Research of Sergie Izmalkov,
Auctions have been used since antiquity to sell a variety of objects -- ranging from fish and fresh flowers to bonds and gold bullion. In recent years, Internet auction websites like E-Bay have also become increasingly popular and economically important. In his dissertation, Sergei Izmalkov (Ph. D. Economics, 2002), used tools from game theory to study optimal bidding strategies in auctions, specifically in the so-called English auction -- in which an auctioneer calls out prices and bidders indicate whether or not they are interested in purchasing the item at that price. Bidding strategies in such an auction are quite complicated since a bidder can learn valuable information regarding the value of the object from observing the behavior of other bidders. What is the optimal way in which bidders should incorporate this information? How should they act on it? When should they drop out? When should they reenter the auction, if at all? Should they wait until the last minute to bid? The answers to these and related questions form the core of Izmalkov's dissertation.
Besides finding the way to bid in such a setting, Izmalkov also demonstrated an important structural feature of English auctions. If all bidders follow the suggested strategies then the outcome of the auction is efficient in the sense that the object being sold always ends up in the hands of the bidder who values it the most. Somewhat surprisingly, this is true even if bidders are unsure about the true value at the time that they participate in the auction. The efficiency of the English auction is of importance to policy makers. Auctions are increasingly being used to facilitate privatization. For instance, in recent years sections of the electromagnetic spectrum, previously owned by the government, have been auctioned off to companies that provide cellular telephone service. In such settings the goal is to privatize in a manner that companies with the lowest costs provide telephone service; that is, to allocate the use of the spectrum in an efficient manner. Izmalkov's research has important implications for the manner in which such auctions should be designed and conducted.
Research of Tao Zhu,
For hundreds of years, economists have talked about the idea that money is important in situations in which one person has what the other wants, but not vice versa. Despite that, the first coherent models that build on that idea were formulated for the first time in the late 1980's. However, those models and many subsequent variants of them made very special assumptions that limited the usefulness of the models. In particular, it was assumed that trade involved either one indivisible unit of money or one indivisible unit of the good being purchased for money.

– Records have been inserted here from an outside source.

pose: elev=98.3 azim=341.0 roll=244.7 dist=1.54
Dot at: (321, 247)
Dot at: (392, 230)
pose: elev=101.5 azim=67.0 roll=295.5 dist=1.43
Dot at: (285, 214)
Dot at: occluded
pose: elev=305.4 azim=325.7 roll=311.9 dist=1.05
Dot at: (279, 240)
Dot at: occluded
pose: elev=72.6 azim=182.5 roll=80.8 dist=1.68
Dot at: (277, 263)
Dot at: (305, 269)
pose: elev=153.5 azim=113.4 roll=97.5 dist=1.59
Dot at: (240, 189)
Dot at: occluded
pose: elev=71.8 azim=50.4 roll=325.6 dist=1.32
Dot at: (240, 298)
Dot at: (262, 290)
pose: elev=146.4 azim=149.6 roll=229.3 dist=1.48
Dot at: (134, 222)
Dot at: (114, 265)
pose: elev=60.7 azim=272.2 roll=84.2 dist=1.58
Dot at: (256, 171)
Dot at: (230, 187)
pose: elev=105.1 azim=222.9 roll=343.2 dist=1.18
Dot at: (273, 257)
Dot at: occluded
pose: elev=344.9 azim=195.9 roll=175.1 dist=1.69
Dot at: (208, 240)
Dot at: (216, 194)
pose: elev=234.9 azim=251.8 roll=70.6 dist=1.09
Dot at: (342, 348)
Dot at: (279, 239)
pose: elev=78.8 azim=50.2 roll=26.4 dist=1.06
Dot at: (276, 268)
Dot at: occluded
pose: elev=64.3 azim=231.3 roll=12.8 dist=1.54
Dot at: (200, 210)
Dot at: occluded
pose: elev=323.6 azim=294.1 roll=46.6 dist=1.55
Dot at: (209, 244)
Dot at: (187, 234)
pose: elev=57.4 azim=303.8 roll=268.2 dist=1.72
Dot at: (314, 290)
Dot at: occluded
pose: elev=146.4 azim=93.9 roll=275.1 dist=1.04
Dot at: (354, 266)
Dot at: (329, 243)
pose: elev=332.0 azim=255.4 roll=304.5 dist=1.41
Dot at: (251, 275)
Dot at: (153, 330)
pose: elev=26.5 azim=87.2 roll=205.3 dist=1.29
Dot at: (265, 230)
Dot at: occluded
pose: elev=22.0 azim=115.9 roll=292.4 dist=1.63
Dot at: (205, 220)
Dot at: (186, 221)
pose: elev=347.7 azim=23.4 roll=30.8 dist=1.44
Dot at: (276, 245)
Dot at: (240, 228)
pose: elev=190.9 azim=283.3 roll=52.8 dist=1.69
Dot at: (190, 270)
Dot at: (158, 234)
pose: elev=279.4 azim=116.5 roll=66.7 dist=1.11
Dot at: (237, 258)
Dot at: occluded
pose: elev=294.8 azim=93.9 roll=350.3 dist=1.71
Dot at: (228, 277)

Allowing both the amount of the good and the amount of money traded to be chosen by the buyer and the seller as part of an equilibrium was considered to be too difficult to study. Tao Zhu showed otherwise. In his Ph.D. dissertation, he proved that an equilibrium exists even when both amounts are chosen by the traders.
Zhu's work opens the way to applying the model to a variety of issues and policy questions. One application concerns the effects of 16 th century new world specie discoveries. Many observers, including David Hume, claimed that those discoveries and the subsequent increases in the amount of money stimulated real economic activity in Europe. The version of Zhu's model with indivisible money provides a new explanation of that observation. Under the monetary systems in place at the time, money was significantly indivisible in the sense that the smallest coins that could be made were large in terms of purchasing power. In such a situation, Zhu's work predicts that significant additions to the total money supply will stimulate real economic activity. Work on a second application is underway. A long-standing puzzle for monetary theory is the coexistence of money and higher return assets. Building on Zhu's existence results, Zhu and his advisor, Neil Wallace, hope to provide a new solution to that puzzle.